One factor is that the new calculation for Medicare Advantage reimbursement did not account for cost variation by location. Thus, ESRD beneficiary enrollment could spur higher healthcare spending depending on where the beneficiary live.
For example, metropolitan areas see high Medicare Advantage penetration. But plans in these areas would also see a greater disparity between the payments they receive and the costs that ESRD treatments for these populations demand, a separate Avalere study from December 2019 found.
Metropolitan Medicare Advantage plans are not the only ones that could see higher spending. Plans in rural areas would also take a hit, according to the same December 2019 study. When the 2019 study compared new reimbursement levels with previous ESRD cost benchmarks, states like Iowa and North Dakota still were underpaid in some areas by as much as five percent.
Payers will also want to take increased enrollment and shifting demographics into account for next year’s healthcare spending projections. The 2020 Avalere study found that around 300,000 Medicare beneficiaries with ESRD will become eligible for Medicare Advantage plans.
“Understanding the differences between the MA enrollees and the FFS population will help both health plans and providers better prepare for the 2021 transition,” the Avalere study emphasized. “In addition, understanding what proportion of ESRD patients enrolled in FFS today is likely to enroll in MA in 2021 in specific markets will help assess the impact of the coming change.”
The new enrollees will dramatically change Medicare Advantage plan demographics for beneficiaries with ESRD.
At present, Medicare Advantage beneficiaries with ESRD tend to be around 69 years old, with less than a third of them being younger than 65. A little over one in three of these beneficiaries (36 percent) is dually eligible. Over half are white while only 32 percent are Black or African American.

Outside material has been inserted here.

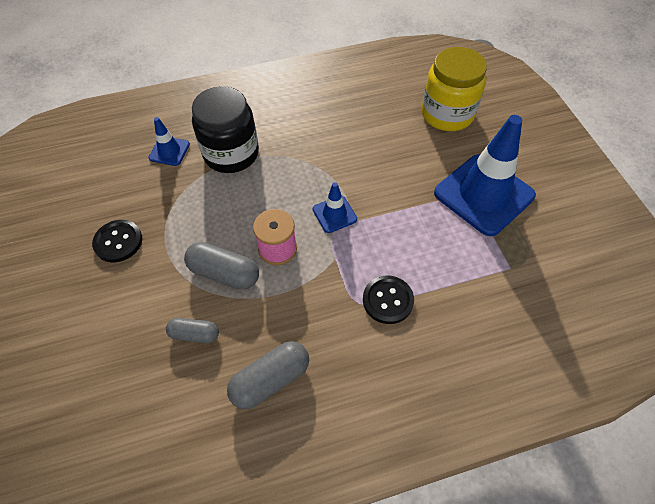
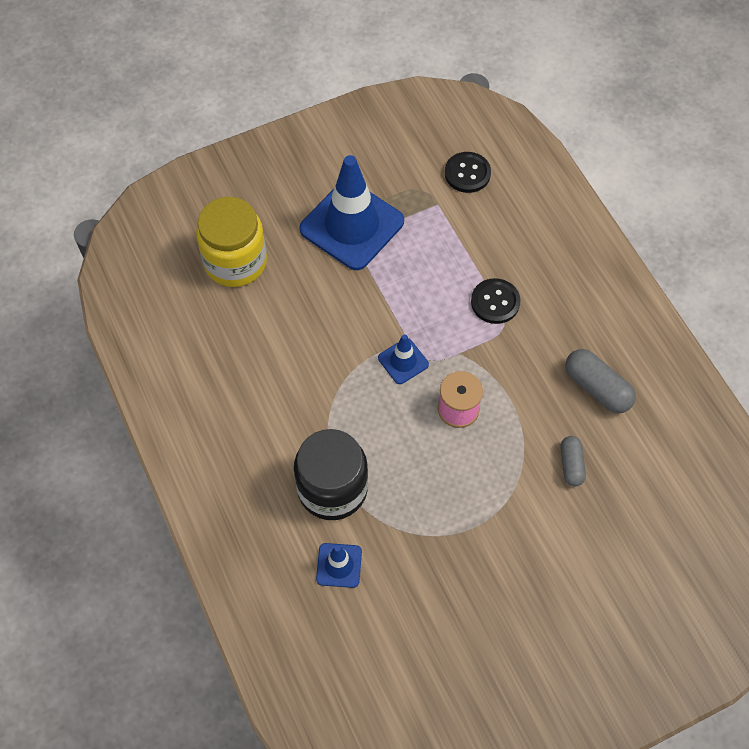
camera: 100 degrees left, 5 degrees up
black button [92,220,142,262] -> black button moved to [445,152,491,193]
grey capsule [184,242,259,290] -> none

In contrast, patients with ESRD in fee-for-service models of care tend to be about a decade younger at 60 years of age with a majority of beneficiaries (57 percent) being under the age of 65. Nearly half of them are dually eligible. Racially, the population is fairly split between white and Black with 46 percent of the population being white and 38 percent Black.
“Differences in patient characteristics among ESRD patients enrolled in MA and those in FFS may result in differences in costs, comorbidities, and the types and intensity of services used,” the Avalere study suggested. “Avalere’s analysis did not look at utilization patterns of the 2 groups. However, the differences in the proportion of duals status suggest the underlying costs of the 2 populations may differ.”